** Opening Supplied entries block **

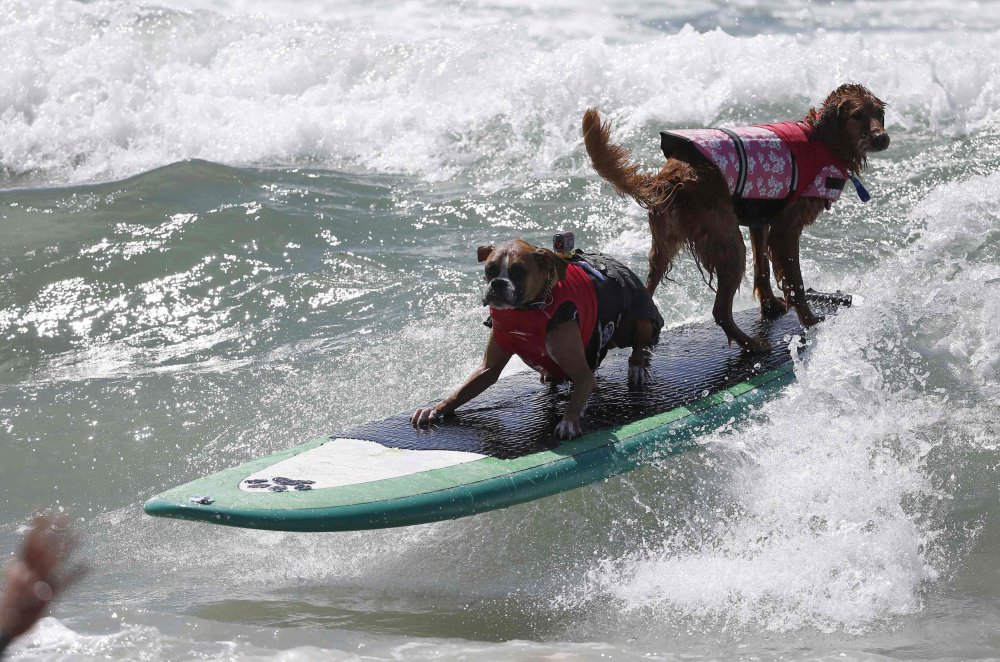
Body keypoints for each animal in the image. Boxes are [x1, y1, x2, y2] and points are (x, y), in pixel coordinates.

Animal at [412, 240, 664, 440]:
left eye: (519, 271)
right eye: (490, 269)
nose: (498, 283)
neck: (528, 312)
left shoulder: (583, 375)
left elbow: (578, 395)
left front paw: (568, 422)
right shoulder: (487, 369)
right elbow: (462, 390)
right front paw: (435, 408)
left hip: (639, 318)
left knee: (639, 347)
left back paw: (638, 368)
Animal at [584, 86, 888, 356]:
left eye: (879, 113)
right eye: (857, 115)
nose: (883, 139)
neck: (822, 139)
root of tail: (672, 177)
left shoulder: (760, 220)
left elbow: (762, 269)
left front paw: (770, 306)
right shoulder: (785, 231)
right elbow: (796, 284)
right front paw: (811, 321)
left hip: (664, 245)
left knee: (649, 287)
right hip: (728, 243)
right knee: (719, 311)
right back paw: (752, 345)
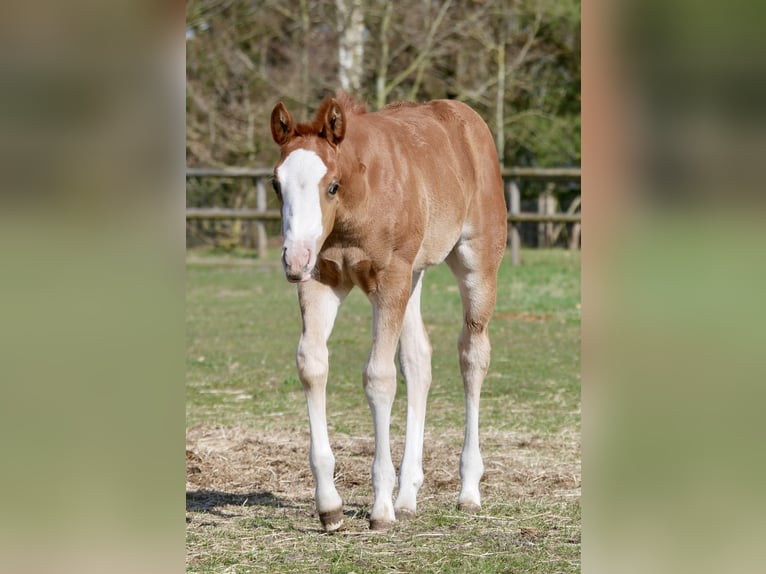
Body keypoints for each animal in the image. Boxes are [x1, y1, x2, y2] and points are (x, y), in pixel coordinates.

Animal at [270, 93, 507, 531]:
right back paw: (408, 495)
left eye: (332, 185)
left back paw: (468, 491)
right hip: (412, 277)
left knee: (472, 355)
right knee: (418, 360)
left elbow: (378, 377)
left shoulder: (389, 279)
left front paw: (380, 508)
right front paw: (330, 506)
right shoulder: (321, 280)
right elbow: (312, 364)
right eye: (277, 185)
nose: (294, 259)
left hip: (475, 263)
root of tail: (467, 117)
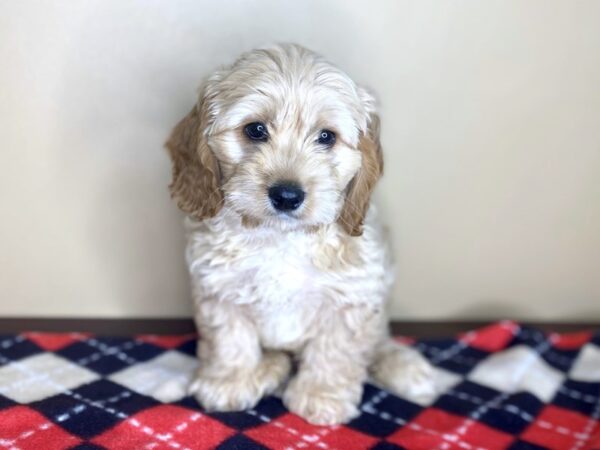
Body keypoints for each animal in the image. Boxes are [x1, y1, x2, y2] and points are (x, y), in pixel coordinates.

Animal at [166, 43, 434, 426]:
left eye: (326, 137)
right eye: (255, 130)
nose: (287, 195)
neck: (281, 238)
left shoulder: (351, 298)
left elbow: (334, 351)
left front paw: (321, 396)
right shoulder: (219, 291)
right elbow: (230, 339)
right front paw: (230, 381)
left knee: (378, 341)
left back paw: (404, 367)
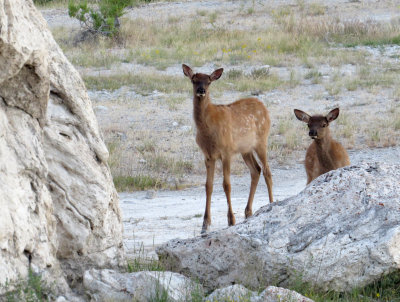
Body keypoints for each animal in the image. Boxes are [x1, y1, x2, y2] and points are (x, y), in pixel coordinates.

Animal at [183, 63, 274, 234]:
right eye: (194, 80)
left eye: (209, 82)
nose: (201, 90)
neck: (208, 129)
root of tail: (264, 107)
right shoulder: (208, 155)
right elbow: (208, 186)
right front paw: (205, 224)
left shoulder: (226, 151)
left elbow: (227, 185)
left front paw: (231, 220)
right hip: (245, 149)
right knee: (256, 170)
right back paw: (248, 212)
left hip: (261, 141)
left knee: (267, 171)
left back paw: (271, 204)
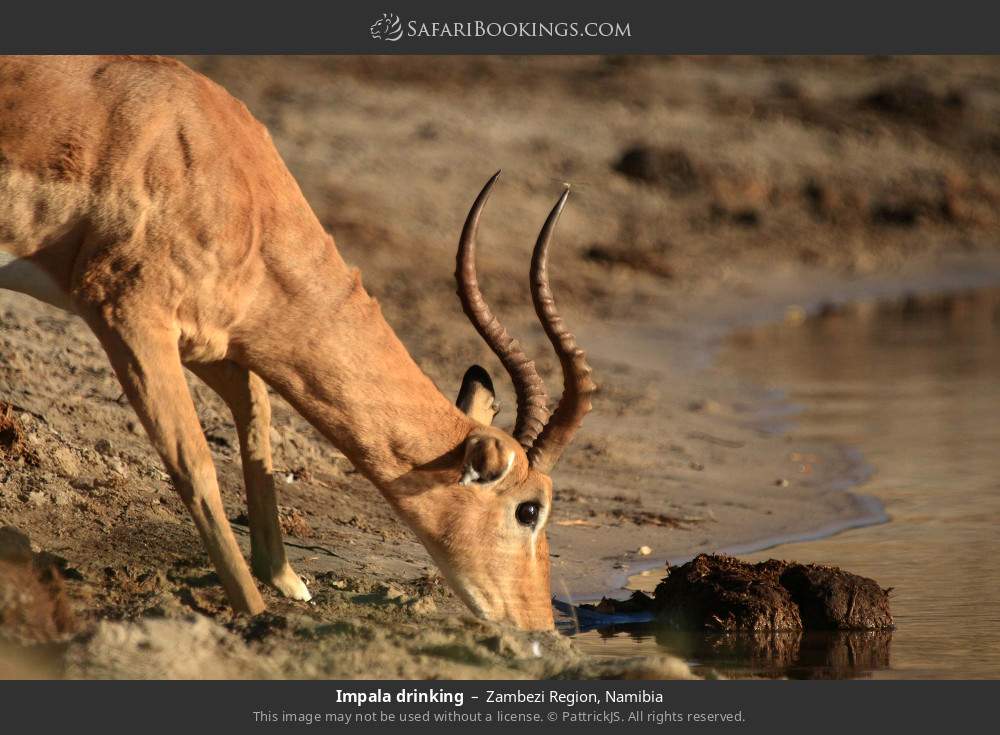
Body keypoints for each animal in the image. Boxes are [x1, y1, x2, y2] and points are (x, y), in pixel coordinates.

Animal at [0, 56, 594, 630]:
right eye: (529, 509)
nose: (542, 628)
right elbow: (193, 462)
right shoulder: (125, 315)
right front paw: (255, 612)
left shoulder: (212, 340)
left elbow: (256, 412)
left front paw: (287, 582)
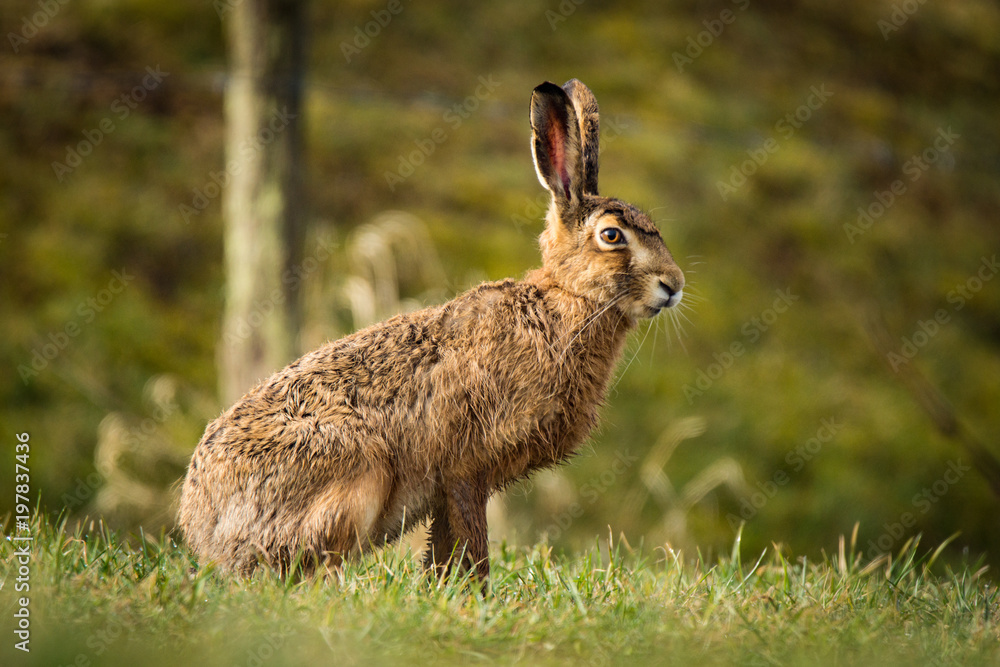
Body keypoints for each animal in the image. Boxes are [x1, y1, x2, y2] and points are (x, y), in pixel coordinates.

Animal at [177, 78, 685, 581]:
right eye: (612, 236)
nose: (674, 285)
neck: (566, 301)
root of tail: (208, 534)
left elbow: (443, 546)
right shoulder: (465, 467)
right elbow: (469, 540)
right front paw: (474, 592)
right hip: (357, 470)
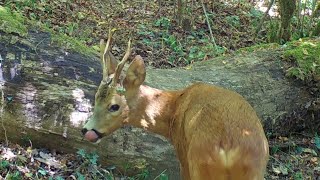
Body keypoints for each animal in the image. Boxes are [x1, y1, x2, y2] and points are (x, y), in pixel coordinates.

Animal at [81, 30, 268, 179]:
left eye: (114, 106)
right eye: (96, 98)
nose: (86, 130)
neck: (175, 107)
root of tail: (229, 148)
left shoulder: (183, 155)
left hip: (199, 164)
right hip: (255, 170)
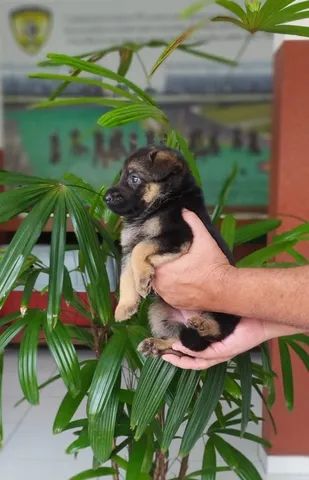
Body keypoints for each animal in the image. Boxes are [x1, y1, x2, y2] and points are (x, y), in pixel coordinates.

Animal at [104, 146, 239, 356]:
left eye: (134, 178)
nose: (106, 197)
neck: (164, 201)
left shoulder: (179, 235)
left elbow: (141, 248)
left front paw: (143, 277)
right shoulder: (127, 248)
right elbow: (125, 276)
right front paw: (125, 306)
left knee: (216, 333)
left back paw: (204, 325)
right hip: (158, 311)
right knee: (179, 343)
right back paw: (156, 343)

** Closing Supplied entries block **

_Task description:_ Pictures aren't part of the copy; return each record above exactly.

_Final answer:_
Body keypoints for each animal in the image. Boxes are [x1, y1, x2, y2] and points are (x, y), in pixel coordinates.

Animal at [412, 240, 664, 440]:
left eye: (519, 271)
right eye: (490, 269)
nose: (498, 283)
neck: (528, 312)
left shoulder: (583, 375)
left elbow: (578, 395)
left front paw: (568, 422)
right shoulder: (487, 369)
right elbow: (462, 390)
right front paw: (435, 408)
left hip: (639, 318)
left knee: (639, 347)
left back paw: (638, 368)
Animal at [584, 86, 888, 356]:
left eye: (879, 113)
right eye: (857, 115)
nose: (883, 139)
neck: (822, 139)
root of tail: (672, 177)
left shoulder: (760, 220)
left elbow: (762, 269)
left front paw: (770, 306)
right shoulder: (785, 231)
right elbow: (796, 284)
right front paw: (811, 321)
left hip: (664, 245)
left knee: (649, 287)
right hip: (728, 243)
right knee: (719, 311)
right back paw: (752, 345)
Body keypoints for each animal in the image. Boxes are [x1, y1, x2, y2] and points are (x, y), in pixel coordinates.

Animal at [270, 93, 507, 531]:
right back paw: (408, 495)
left eye: (332, 185)
left back paw: (468, 491)
right hip: (412, 277)
left knee: (472, 355)
right knee: (418, 360)
left elbow: (378, 377)
left shoulder: (389, 279)
left front paw: (380, 508)
right front paw: (330, 506)
right shoulder: (321, 280)
right elbow: (312, 364)
right eye: (277, 185)
nose: (294, 259)
left hip: (475, 263)
root of tail: (467, 117)
Body keypoints for each animal in the image. Boxes are [x1, y1, x2, y2] and points are (x, y), in pixel coordinates.

Animal at [166, 43, 434, 426]:
left eye: (326, 137)
right eye: (255, 130)
nose: (287, 195)
neck: (281, 238)
left shoulder: (351, 298)
left elbow: (334, 351)
left front paw: (321, 396)
right shoulder: (219, 291)
right elbow: (230, 339)
right front paw: (230, 381)
left knee: (378, 341)
left back paw: (404, 367)
Body keypoints for each animal in the image. Boxes are [x1, y1, x2, y2] and points are (x, y), in pixel coordinates.

Animal at [183, 63, 274, 234]:
right eye: (194, 80)
left eye: (209, 82)
nose: (201, 90)
neck: (208, 129)
root of tail: (264, 107)
right shoulder: (208, 155)
right elbow: (208, 186)
right front paw: (205, 224)
left shoulder: (226, 151)
left elbow: (227, 185)
left front paw: (231, 220)
right hip: (245, 149)
right knee: (256, 170)
right back paw: (248, 212)
left hip: (261, 141)
left knee: (267, 171)
left back paw: (271, 204)
Body keypoints for each animal in the image. Boxes are [x1, y1, x2, y2] and points are (x, y), in pixel coordinates.

Animal at [0, 56, 594, 630]:
right eye: (529, 509)
nose: (542, 628)
right elbow: (193, 462)
right shoulder: (125, 315)
right front paw: (255, 612)
left shoulder: (212, 340)
left elbow: (256, 412)
left front paw: (287, 582)
Body keypoints for each animal in the image. Boxes are [x1, y1, x2, y2] and points are (x, y), in pixel coordinates.

Animal at [177, 78, 685, 581]:
right eye: (612, 236)
nose: (674, 285)
neck: (566, 301)
root of tail: (208, 534)
left elbow: (443, 546)
right shoulder: (465, 467)
right elbow: (469, 540)
right front paw: (474, 592)
right hip: (357, 470)
Body keypoints for each animal in the image. Boxes are [x1, y1, x2, y2] and points are (x, y), in pixel coordinates.

Animal at [81, 30, 268, 179]:
left eye: (114, 106)
right eye: (96, 98)
nose: (86, 130)
neck: (175, 107)
root of tail: (229, 148)
left shoulder: (183, 155)
left hip: (199, 164)
right hip: (255, 170)
Body keypoints for each animal in the image. Boxes are [x1, y1, x2, y2] and points are (x, y), in pixel coordinates.

Animal at [104, 146, 239, 356]:
left eye: (134, 178)
nose: (106, 197)
neck: (164, 201)
left shoulder: (179, 235)
left elbow: (141, 248)
left front paw: (143, 277)
right shoulder: (127, 248)
right elbow: (125, 276)
right front paw: (125, 306)
left knee: (216, 333)
left back paw: (204, 325)
right hip: (158, 311)
right knee: (179, 343)
right back paw: (156, 343)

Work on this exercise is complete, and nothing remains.